Data to examine:
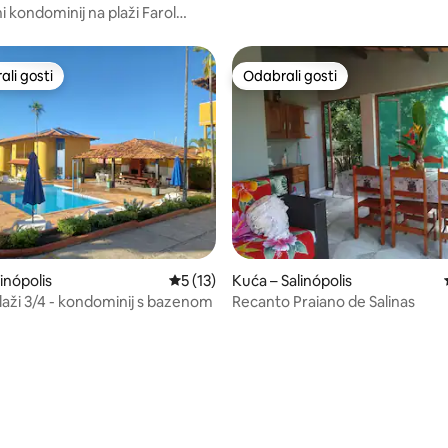
i kondominij na plaži Farol
li gosti
Odabrali gosti
više rangiranima s oznakom „Odabrali gosti”
Odabrali gosti
inópolis
Prosječna ocjena: 5/5, recenzija: 13
5 (13)
Kuća – Salinópolis
laži 3/4 - kondominij s bazenom
Recanto Praiano de Salinas
5, recenzija: 31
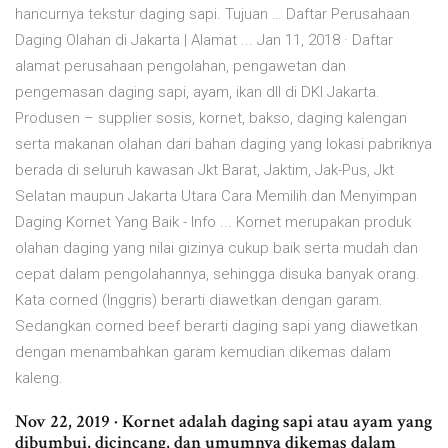
hancurnya tekstur daging sapi. Tujuan … Daftar Perusahaan
Daging Olahan di Jakarta | Alamat ... Jan 11, 2018 · Daftar
alamat perusahaan pengolahan, pengawetan dan
pengemasan daging sapi, ayam, ikan dll di DKI Jakarta.
Produsen – supplier sosis, kornet, bakso, daging kalengan
serta makanan olahan dari bahan daging yang lokasi pabriknya
berada di seluruh kawasan Jkt Barat, Jaktim, Jak-Pus, Jkt
Selatan maupun Jakarta Utara Cara Memilih dan Menyimpan
Daging Kornet Yang Baik - Info ... Kornet merupakan produk
olahan daging yang nilai gizinya cukup baik serta mudah dan
cepat dalam pengolahannya, sehingga disuka banyak orang.
Kata corned (Inggris) berarti diawetkan dengan garam.
Sedangkan corned beef berarti daging sapi yang diawetkan
dengan menambahkan garam kemudian dikemas dalam
kaleng.
Nov 22, 2019 · Kornet adalah daging sapi atau ayam yang
dibumbui, dicincang, dan umumnya dikemas dalam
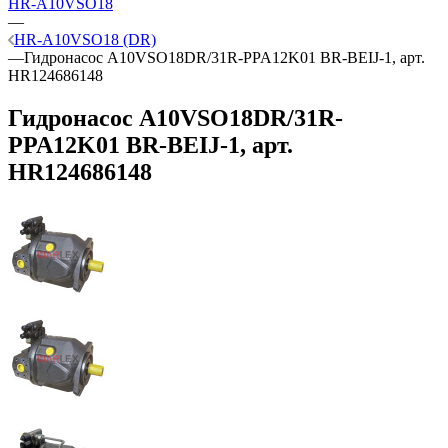
HR-A10VSO18
—
HR-A10VSO18 (DR)
—
Гидронасос A10VSO18DR/31R-PPA12K01 BR-BEIJ-1, арт.
HR124686148
Гидронасос A10VSO18DR/31R-
PPA12K01 BR-BEIJ-1, арт.
HR124686148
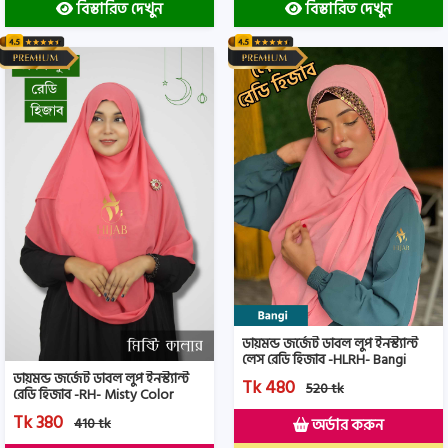
বিস্তারিত দেখুন
বিস্তারিত দেখুন
ডায়মন্ড জর্জেট ডাবল লুপ ইনস্ট্যান্ট
লেস রেডি হিজাব -HLRH- Bangi
Color
ডায়মন্ড জর্জেট ডাবল লুপ ইনস্ট্যান্ট
Tk 480
520 tk
রেডি হিজাব -RH- Misty Color
Tk 380
410 tk
অর্ডার করুন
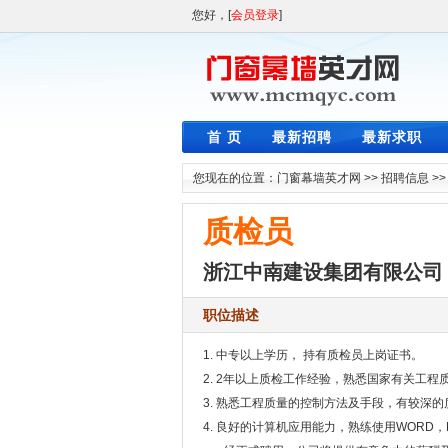
您好，[
会员登录
]
首 页
最新招聘
最新求职
您现在的位置：
门窗幕墙英才网
>>
招聘信息
>
质检员
浙江中南建设集团有限公司
职位描述
1. 中专以上学历， 持有质检员上岗证书。
2. 2年以上质检工作经验，熟悉国家有关工
3. 熟悉工程质量的控制方法及手段，有较深
4. 良好的计算机应用能力，熟练使用WORD，E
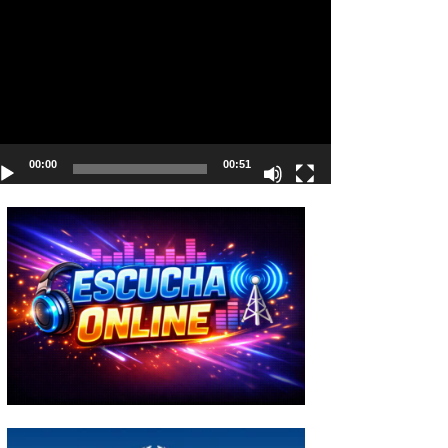
deo
00:00
00:51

Task directions: Repeat the records above word for word, keeping no pictures in the copy.

Problem solution:
i kondominij na plaži Farol
li gosti
Odabrali gosti
više rangiranima s oznakom „Odabrali gosti”
Odabrali gosti
inópolis
Prosječna ocjena: 5/5, recenzija: 13
5 (13)
Kuća – Salinópolis
laži 3/4 - kondominij s bazenom
Recanto Praiano de Salinas
5, recenzija: 31
hancurnya tekstur daging sapi. Tujuan … Daftar Perusahaan
Daging Olahan di Jakarta | Alamat ... Jan 11, 2018 · Daftar
alamat perusahaan pengolahan, pengawetan dan
pengemasan daging sapi, ayam, ikan dll di DKI Jakarta.
Produsen – supplier sosis, kornet, bakso, daging kalengan
serta makanan olahan dari bahan daging yang lokasi pabriknya
berada di seluruh kawasan Jkt Barat, Jaktim, Jak-Pus, Jkt
Selatan maupun Jakarta Utara Cara Memilih dan Menyimpan
Daging Kornet Yang Baik - Info ... Kornet merupakan produk
olahan daging yang nilai gizinya cukup baik serta mudah dan
cepat dalam pengolahannya, sehingga disuka banyak orang.
Kata corned (Inggris) berarti diawetkan dengan garam.
Sedangkan corned beef berarti daging sapi yang diawetkan
dengan menambahkan garam kemudian dikemas dalam
kaleng.
Nov 22, 2019 · Kornet adalah daging sapi atau ayam yang
dibumbui, dicincang, dan umumnya dikemas dalam
HR-A10VSO18
—
HR-A10VSO18 (DR)
—
Гидронасос A10VSO18DR/31R-PPA12K01 BR-BEIJ-1, арт.
HR124686148
Гидронасос A10VSO18DR/31R-
PPA12K01 BR-BEIJ-1, арт.
HR124686148
বিস্তারিত দেখুন
বিস্তারিত দেখুন
ডায়মন্ড জর্জেট ডাবল লুপ ইনস্ট্যান্ট
লেস রেডি হিজাব -HLRH- Bangi
Color
ডায়মন্ড জর্জেট ডাবল লুপ ইনস্ট্যান্ট
Tk 480
520 tk
রেডি হিজাব -RH- Misty Color
Tk 380
410 tk
অর্ডার করুন
您好，[
会员登录
]
首 页
最新招聘
最新求职
您现在的位置：
门窗幕墙英才网
>>
招聘信息
>
质检员
浙江中南建设集团有限公司
职位描述
1. 中专以上学历， 持有质检员上岗证书。
2. 2年以上质检工作经验，熟悉国家有关工
3. 熟悉工程质量的控制方法及手段，有较深
4. 良好的计算机应用能力，熟练使用WORD，E
deo
00:00
00:51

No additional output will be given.